Sultan Baabullah atau Baabullah Datu Syah bin Khairun Jamil diangkat menjadi sultan pada 28 Februari 1570 menggantikan ayahnya, Khairun Jamil. Pada pidato pertamanya Sultan Baabullah bersumpah untuk menuntut balas atas kematian ayahnya kepada Portugis. Pidato tersebut juga dianggap sebagai deklarasi jihad di Maluku.
Sebelum melancarkan serangannya Sultan Baabullah mempersiapkan segala keperluan perang serta mengangkat panglima pasukan perang seperti Katarabumi atau Sultan Jailolo, Kapita Kapalaya merupakan pemimpin daerah Sula, Kapita Kalakinka yang merupakan pemimpin Ambon, dan Kapita Rubuhongi. Ditambah dengan bantuan pasukan dari Sultan Tidore sehingga terdapat 120.000 prajurit.
Sultan Baabullah sebelumnya meminta kepada Portugis untuk menyerahkan Lopez de Mosquita untuk diadili namun permintaan itu diabaikan. Dengan hal itu serangan besar-besaran segera di lakukan kepada pihak Portugis, serangan tersebut berhasil membuat Portugis melemah dan hanya menyisakan benteng Gamalamo.

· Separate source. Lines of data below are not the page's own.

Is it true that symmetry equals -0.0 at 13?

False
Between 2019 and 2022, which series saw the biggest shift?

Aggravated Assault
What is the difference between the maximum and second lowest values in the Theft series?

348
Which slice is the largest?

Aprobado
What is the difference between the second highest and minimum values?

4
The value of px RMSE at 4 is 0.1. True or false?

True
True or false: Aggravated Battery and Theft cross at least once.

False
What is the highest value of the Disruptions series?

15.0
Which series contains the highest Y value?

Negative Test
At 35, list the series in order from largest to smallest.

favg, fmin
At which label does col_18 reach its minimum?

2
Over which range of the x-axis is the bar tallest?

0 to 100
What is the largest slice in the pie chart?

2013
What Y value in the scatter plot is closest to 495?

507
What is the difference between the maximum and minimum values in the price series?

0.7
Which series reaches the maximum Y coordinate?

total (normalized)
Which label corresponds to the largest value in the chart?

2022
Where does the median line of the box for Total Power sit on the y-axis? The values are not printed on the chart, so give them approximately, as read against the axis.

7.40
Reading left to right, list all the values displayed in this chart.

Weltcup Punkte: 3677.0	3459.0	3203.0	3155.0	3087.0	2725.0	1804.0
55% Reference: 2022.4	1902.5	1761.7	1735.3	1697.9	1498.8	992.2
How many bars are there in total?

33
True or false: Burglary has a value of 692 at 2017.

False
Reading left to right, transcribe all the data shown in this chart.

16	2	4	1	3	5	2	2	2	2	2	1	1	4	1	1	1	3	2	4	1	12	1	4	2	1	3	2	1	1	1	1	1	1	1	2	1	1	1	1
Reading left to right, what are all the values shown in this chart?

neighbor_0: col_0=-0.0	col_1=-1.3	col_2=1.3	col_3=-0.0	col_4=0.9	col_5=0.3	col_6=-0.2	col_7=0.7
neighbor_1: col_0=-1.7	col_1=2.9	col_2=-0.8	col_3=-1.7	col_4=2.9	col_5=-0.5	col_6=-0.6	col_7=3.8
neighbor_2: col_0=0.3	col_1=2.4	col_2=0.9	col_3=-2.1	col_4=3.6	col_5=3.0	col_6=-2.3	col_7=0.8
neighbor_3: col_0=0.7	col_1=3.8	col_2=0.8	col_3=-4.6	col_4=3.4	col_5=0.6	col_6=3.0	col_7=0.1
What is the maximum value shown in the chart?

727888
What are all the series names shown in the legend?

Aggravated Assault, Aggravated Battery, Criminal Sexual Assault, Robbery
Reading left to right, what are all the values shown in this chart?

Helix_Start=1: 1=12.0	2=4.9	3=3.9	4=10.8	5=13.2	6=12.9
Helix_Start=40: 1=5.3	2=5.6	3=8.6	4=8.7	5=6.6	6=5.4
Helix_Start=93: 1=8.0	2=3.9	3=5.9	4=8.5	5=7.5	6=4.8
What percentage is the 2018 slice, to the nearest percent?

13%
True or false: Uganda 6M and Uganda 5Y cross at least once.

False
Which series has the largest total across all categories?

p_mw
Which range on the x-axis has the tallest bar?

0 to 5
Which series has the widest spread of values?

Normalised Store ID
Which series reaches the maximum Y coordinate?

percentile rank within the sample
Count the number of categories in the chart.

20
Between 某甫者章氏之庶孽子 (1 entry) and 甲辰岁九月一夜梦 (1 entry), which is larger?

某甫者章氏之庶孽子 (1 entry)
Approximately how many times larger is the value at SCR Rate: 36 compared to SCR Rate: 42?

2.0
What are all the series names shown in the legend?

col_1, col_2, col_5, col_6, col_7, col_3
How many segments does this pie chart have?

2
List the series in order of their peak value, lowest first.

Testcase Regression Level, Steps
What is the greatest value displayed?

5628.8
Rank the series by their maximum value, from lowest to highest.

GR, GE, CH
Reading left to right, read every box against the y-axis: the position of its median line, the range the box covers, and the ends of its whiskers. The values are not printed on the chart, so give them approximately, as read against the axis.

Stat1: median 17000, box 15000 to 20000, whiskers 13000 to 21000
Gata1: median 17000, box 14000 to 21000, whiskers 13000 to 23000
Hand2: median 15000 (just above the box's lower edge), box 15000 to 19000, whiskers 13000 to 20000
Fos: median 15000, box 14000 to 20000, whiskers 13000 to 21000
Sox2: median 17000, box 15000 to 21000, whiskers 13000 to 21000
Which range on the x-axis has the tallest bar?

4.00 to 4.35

Benteng Gamalamo adalah tempat Lopez de Mosquita berlindung, benteng tersebut tidak langsung di hancurkan oleh Sultan Baabullah karena banyaknya orang Ternate yang ada di dalam benteng tersebut dan telah menikah dengan Portugis. Sehingga Sultan Baabullah memutuskan untuk memblokade benteng Gamalamo dan meminta Gubernur Dioge Lopez de Mosquita di jatuhi hukuman setimpal atas perbuatannya yang telah membunuh ayahnya.
Dengan demikian, dapat disimpulkan bahwa benteng yang tidak di hancurkan Sultan Baabullah adalah benteng Gamlamo dengan pertimbangan banyaknya oreng Ternate yang telah menikah dengan orang Portugis yang sedang berlindung di dalam benteng.